Paraguay vivió una jornada histórica al eliminar a Alemania en los dieciseisavos de final del Mundial 2026 tras imponerse por penales, una hazaña que dirige la atención mundial hacia el país sudamericano. Sin embargo, el éxito no se limita al terreno de juego: Paraguay también lidera las proyecciones de crecimiento económico de la región, superando incluso a Perú, que durante años fue considerado el referente de estabilidad macroeconómica.
Liderazgo económico regional
De acuerdo con las proyecciones del Banco Central de Reserva (BCR), Latam Consensus Forecast y diversos organismos internacionales, la economía paraguaya crecería 4,1% este año, por encima del 3,2% previsto para el Perú. Para el 2027, Paraguay volvería a ocupar el primer lugar de la región con una expansión de 3,9%, mientras que Perú repetiría un crecimiento de 3,2%.
En materia fiscal, Paraguay también exhibe mejores perspectivas. Su déficit cerraría este año en 1,4% del PBI, frente al 1,8% estimado para el Perú. En deuda pública, aunque Perú mantiene el liderazgo regional con un nivel cercano al 29% del PBI, Paraguay muestra indicadores saludables con una deuda proyectada alrededor del 40,6% del producto.
Factores del "milagro económico"
Detrás del llamado "milagro económico" paraguayo existen varios factores estructurales. La enorme capacidad hidroeléctrica de las represas de Itaipú y Yacyretá convirtió a Paraguay en uno de los mayores exportadores de energía limpia por habitante, atrayendo inversiones en industrias intensivas en consumo eléctrico como centros de datos, inteligencia artificial y manufactura.
El sector agroexportador, liderado por la soja, la carne bovina y la producción forestal, continúa siendo el principal motor económico. Tras superar la fuerte sequía de 2022, Paraguay recuperó rápidamente sus exportaciones y diversificó mercados, especialmente hacia Asia.

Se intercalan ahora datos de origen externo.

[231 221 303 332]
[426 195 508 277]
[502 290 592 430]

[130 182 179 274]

La estabilidad económica también impulsó la llegada de capitales. Solo en 2024, la inversión extranjera directa alcanzó los US$931 millones. A ello se suma el megaproyecto de la planta de celulosa Paracel, considerada la mayor inversión privada en la historia paraguaya, con desembolsos superiores a los US$4.000 millones.
Política fiscal y social
Durante una reciente presentación, el presidente del BCR, Julio Velarde, destacó que "Paraguay tiene un economista de presidente, que ha sido ministro de Economía y director del Banco Central", al referirse al gobierno de Santiago Peña, quien asumió el poder en 2023 y ha mantenido una política orientada a preservar la disciplina fiscal, atraer inversiones y fortalecer la estabilidad macroeconómica.
Paraguay mantiene tasas de apenas 10% para el impuesto corporativo, el IVA y el impuesto a la renta, una de las cargas fiscales más bajas de América Latina. A ello se suma una inflación controlada y reglas estables que han permitido mejorar la calificación crediticia del país.
Según datos del Banco Mundial, alrededor de 300.000 personas salieron de la pobreza durante los dos últimos años, mientras que el 2025 cerró con la tasa de desempleo más baja de los últimos 13 años. El Fondo Monetario Internacional también destacó la resiliencia de la economía paraguaya y proyectó que volverá a ubicarse entre las economías de mayor crecimiento de la región.
Desafíos pendientes
Pese al buen momento, cerca del 60% de los trabajadores paraguayos continúa en la informalidad y persisten importantes diferencias entre las zonas urbanas y rurales. El gobierno de Santiago Peña enfrenta el reto de convertir el crecimiento económico en mejoras permanentes en empleo de calidad, infraestructura, productividad y reducción de la desigualdad.